Justiça
Mais de um ano depois do encerramento do prazo original para adesão ao Novo Acordo do Rio Doce, outras 19 cidades decidiram participar da repactuação firmada com Vale, BHP e Samarco. Com o novo movimento, 45 dos 49 municípios elegíveis passam a integrar o acordo, que prevê mais de R$ 100 bilhões em pagamentos, além dos cerca de R$ 70 bilhões já desembolsados nos últimos 11 anos. Desse montante, R$ 2,6 bilhões são destinados a políticas públicas municipais de reparação e compensação. As informações são do G1.
A adesão, porém, tem reflexos sobre a disputa judicial travada no exterior. Uma das condições estabelecidas é que as prefeituras abram mão de eventuais indenizações decorrentes de processos em outros países. Com isso, a entrada de mais municípios tende a reduzir o alcance da ação coletiva que tramita na Inglaterra contra a BHP. O escritório Pogust Goodhead, responsável pelo processo britânico, chegou a estimar em até R$ 50 bilhões as possíveis indenizações destinadas aos municípios.
A Justiça inglesa já reconheceu a responsabilidade da BHP no caso, mas ainda não definiu os valores das indenizações, etapa prevista para ocorrer no próximo ano. Diante das novas adesões no Brasil, o Pogust Goodhead sustentou que o movimento não modifica "o andamento da ação inglesa nem deve ser interpretada como uma orientação para que pessoas físicas ou empresas também deixem o processo".

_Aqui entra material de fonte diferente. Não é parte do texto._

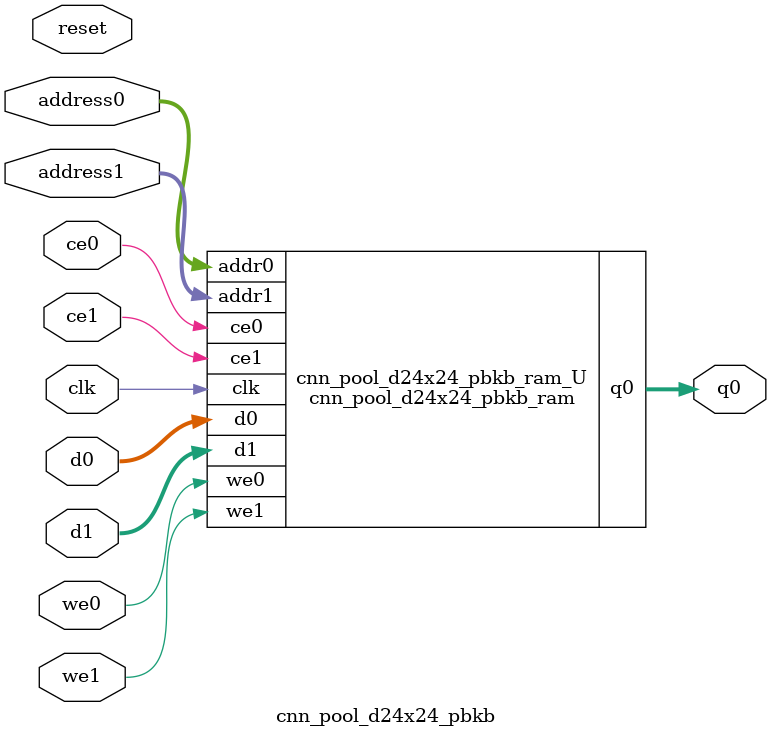
<source format=v>

`timescale 1 ns / 1 ps
module cnn_pool_d24x24_pbkb_ram (addr0, ce0, d0, we0, q0, addr1, ce1, d1, we1,  clk);

parameter DWIDTH = 32;
parameter AWIDTH = 5;
parameter MEM_SIZE = 24;

input[AWIDTH-1:0] addr0;
input ce0;
input[DWIDTH-1:0] d0;
input we0;
output reg[DWIDTH-1:0] q0;
input[AWIDTH-1:0] addr1;
input ce1;
input[DWIDTH-1:0] d1;
input we1;
input clk;

(* ram_style = "block" *)reg [DWIDTH-1:0] ram[0:MEM_SIZE-1];




always @(posedge clk)  
begin 
    if (ce0) 
    begin
        if (we0) 
        begin 
            ram[addr0] <= d0; 
            q0 <= d0;
        end 
        else 
            q0 <= ram[addr0];
    end
end


always @(posedge clk)  
begin 
    if (ce1) 
    begin
        if (we1) 
        begin 
            ram[addr1] <= d1; 
        end 
    end
end


endmodule


`timescale 1 ns / 1 ps
module cnn_pool_d24x24_pbkb(
    reset,
    clk,
    address0,
    ce0,
    we0,
    d0,
    q0,
    address1,
    ce1,
    we1,
    d1);

parameter DataWidth = 32'd32;
parameter AddressRange = 32'd24;
parameter AddressWidth = 32'd5;
input reset;
input clk;
input[AddressWidth - 1:0] address0;
input ce0;
input we0;
input[DataWidth - 1:0] d0;
output[DataWidth - 1:0] q0;
input[AddressWidth - 1:0] address1;
input ce1;
input we1;
input[DataWidth - 1:0] d1;



cnn_pool_d24x24_pbkb_ram cnn_pool_d24x24_pbkb_ram_U(
    .clk( clk ),
    .addr0( address0 ),
    .ce0( ce0 ),
    .d0( d0 ),
    .we0( we0 ),
    .q0( q0 ),
    .addr1( address1 ),
    .ce1( ce1 ),
    .d1( d1 ),
    .we1( we1 ));

endmodule


</source>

Homologado pelo Supremo Tribunal Federal (STF) no fim de 2024, o Novo Acordo do Rio Doce busca encerrar as disputas judiciais relacionadas ao rompimento da Barragem do Fundão, ocorrido em Mariana (MG), em 2015. A estrutura era operada pela Samarco, controlada por Vale e BHP. A tragédia deixou 19 mortos e provocou graves danos ambientais ao longo da Bacia do Rio Doce, atingindo Minas Gerais e Espírito Santo.

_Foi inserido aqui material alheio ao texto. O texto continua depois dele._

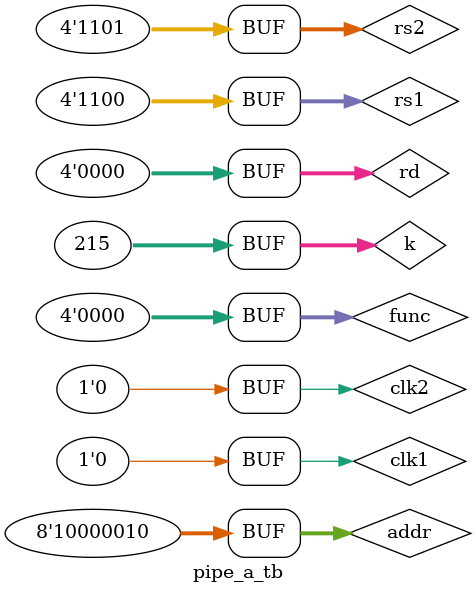
<source format=v>
`timescale 1ns / 1ps

module pipe_a_tb;

// Inputs
reg [3:0] rs1;
reg [3:0] rs2;
reg [3:0] rd;
reg [3:0] func;
reg [7:0] addr;
reg clk1;
reg clk2;
integer k;

// Outputs
wire [15:0] Z;

pipe_a PIPE(Z ,rs1,rs2,rd,func,addr,clk1,clk2);

initial begin

clk1 = 0;
clk2 = 0;
repeat(20)
begin
#5 clk1 = 1; #5 clk1 =0;
#5 clk2 = 1; #5 clk2 =0;
      end

end

initial
for(k=0;k<16;k=k+1)
PIPE.regbank[k]= k;
     
initial
 begin
 #5 rs1 =3; rs2 =5; rd =10 ; func =0; addr =125;
 #20 rs1 =3; rs2 =8; rd =12 ; func =2; addr =126;
 #20 rs1 =10; rs2 =5; rd =14 ; func =1; addr =128;
 #20 rs1 =7; rs2 =3; rd =13 ; func =11; addr =127;
 #20 rs1 =10; rs2 =5; rd =15 ; func =1; addr =129;
 #20 rs1 =12; rs2 =13; rd =16 ; func =0; addr =130;
 #60 for(k= 215; k<131; k =k+1)
   $display("Mem[%3d] = %3d", k, PIPE.mem[k]);
 end
 
 
 initial
 begin
   $dumpfile ("pipe_a.vcd");
$dumpvars(0 , pipe_a_tb);
$monitor("Time : %3d , F = %3d ", $time ,Z);
#300;
 end

endmodule 
</source>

Inicialmente, a adesão encontrou resistência entre algumas prefeituras. Dos 49 municípios aptos, somente 26 haviam ingressado no acordo até março de 2025. A situação mudou após o Consórcio Público para Defesa e Revitalização do Rio Doce (Coridoce) solicitar a abertura para novas adesões, em tratativas mediadas pelo Tribunal Regional Federal da 6ª Região (TRF-6). Entre os novos participantes está Mariana, epicentro do desastre e que anteriormente defendia melhores condições para aceitar a repactuação.
Com as 19 novas adesões, apenas Resplendor e Ouro Preto, em Minas Gerais, e Colatina e Governador Valadares, no Espírito Santo, permanecem fora do acordo. As prefeituras que ingressaram nesta nova etapa deverão receber o primeiro repasse em até 30 dias depois da decisão judicial e do cumprimento das exigências estabelecidas no Termo de Adesão e Compromisso. O valor inicial corresponde às três primeiras parcelas já recebidas pelos municípios que aderiram anteriormente.
O presidente da Samarco, Rodrigo Vilela, avaliou que o número de adesões reforça a solução negociada para a reparação dos danos. "A ampla adesão pelos municípios demonstra que o Novo Acordo do Rio Doce é o caminho legítimo para a reparação", afirmou. Segundo ele, a expectativa é que os recursos fortaleçam as comunidades atingidas, ao mesmo tempo em que o acordo "reafirma a soberania da Justiça brasileira e fortalece a construção de soluções consensuais e duradouras" para a Bacia do Rio Doce.